Chapters 2 and 3 talk about optimizing procurement strategies, but upper management also faces different issues in order to maintain profit margins. The first of these issues is the decision whether or not to procure a particular item, i.e. buy or do not buy decision. This is the same problem as keeping the factory running or shutting it down. Also, analogous to this is the problem of offshoring in which the manager has to decide in which of the firm’s multiple factories production should take place. In Chapters 4 and 5 we tackle these issues by providing the managers with an optimal policy to make this decision.

6.3 Future Research Directions

In this section we briefly discuss some future research directions regarding the underlying concepts presented in this thesis.

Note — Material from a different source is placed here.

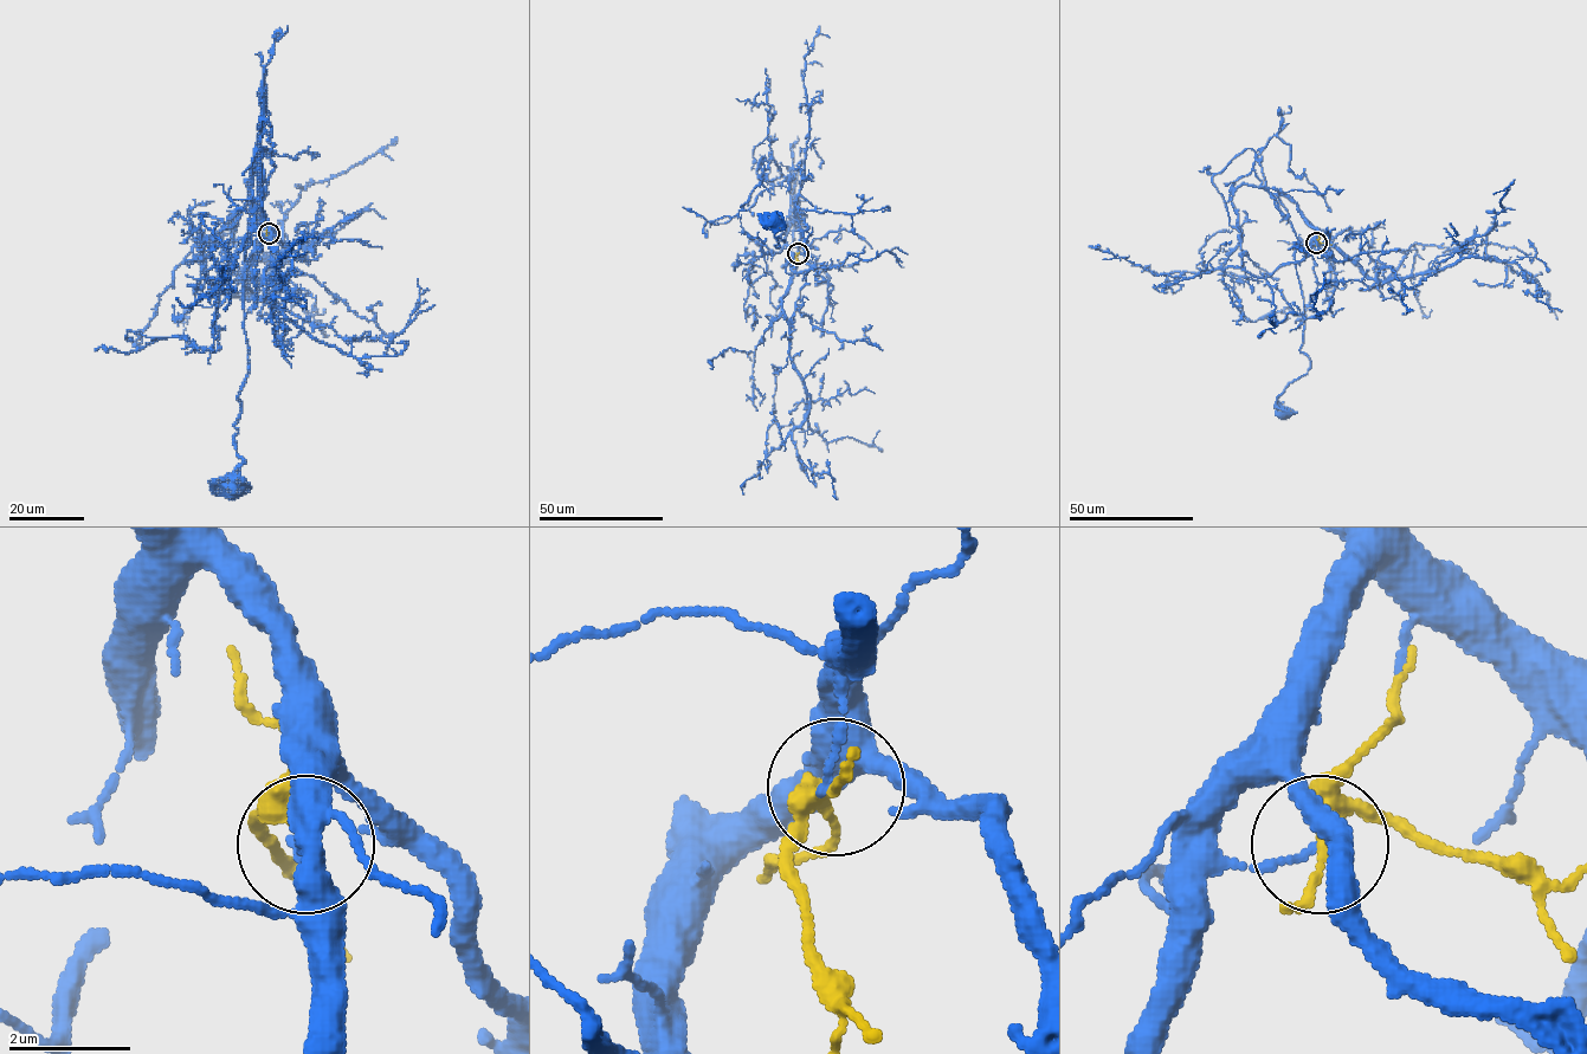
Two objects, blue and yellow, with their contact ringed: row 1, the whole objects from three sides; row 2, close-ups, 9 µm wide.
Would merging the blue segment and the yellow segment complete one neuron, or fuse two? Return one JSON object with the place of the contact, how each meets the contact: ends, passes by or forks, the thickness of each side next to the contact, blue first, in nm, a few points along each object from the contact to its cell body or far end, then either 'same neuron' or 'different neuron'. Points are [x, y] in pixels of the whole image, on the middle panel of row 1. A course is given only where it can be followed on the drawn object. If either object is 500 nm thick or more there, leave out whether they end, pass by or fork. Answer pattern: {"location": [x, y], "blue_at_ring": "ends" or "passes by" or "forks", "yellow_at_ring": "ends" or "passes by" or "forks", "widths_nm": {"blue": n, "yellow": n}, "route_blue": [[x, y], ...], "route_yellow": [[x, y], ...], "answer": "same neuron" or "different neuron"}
{"location": [798, 253], "blue_at_ring": "ends", "yellow_at_ring": "forks", "widths_nm": {"blue": 110, "yellow": 170}, "route_blue": [[798, 253], [786, 244], [791, 218], [779, 247], [774, 230], [781, 219], [773, 215], [773, 221]], "route_yellow": [[798, 253], [795, 267]], "answer": "different neuron"}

In Chapters 2 and 3 we have presented an optimal policy to hedge against the freight rate risk. One interesting extension could be to include a shipping lead time in the model. We may consider a stochastic lead time, then the firm faces another important risk. Another challenging extension could be to add the inventory aspect to the model. To do so we need to extend the model to at least two periods. Subsequently, it might be interesting to extend the model to a multi-period one, something that would make the problem very complex to solve. One more extension could be considering multi products instead of one product and see how the firm can manage their transportation when they can be carried in one type of ships.

In chapter 4 we proposed a Moving-Boundary approach to solve the switching options. Our method works in the two regimes setting. Our next step would be to extend the method for more than two regimes. To do so we might use simulation based methods.

In chapter 5 we studied a switching based model for offshoring problem. Then we introduced a model based on impulse control; however, we did not propose a solution for that. Our future work will aim to solve the impulse control model, and subsequently investigate the effect of the proportional relocation cost on the offshoring policy. To do so, our plan is to apply the idea of Moving-Boundary method.

Besides future directions for each chapter, we can aim a future direction for this area of research at large. In this thesis our approach is modelling the real world problems by using mathematical techniques. Strictly speaking, we have a model-based study in this thesis. However, we believe there is still much space to examine the models with real data to see how these models fit to the real world. In other words, an interesting future direction could be empirical research to test models and policies developed in this thesis. We believe by doing so, we can find additional nice managerial insights. For example, in Chapters 2 and 3 we build mathematical models to obtain hedging policies against the freight risk. However, by using available public data for freight rates we might be able to examine our models in the real world and find out the real value created for the firms by using freight options.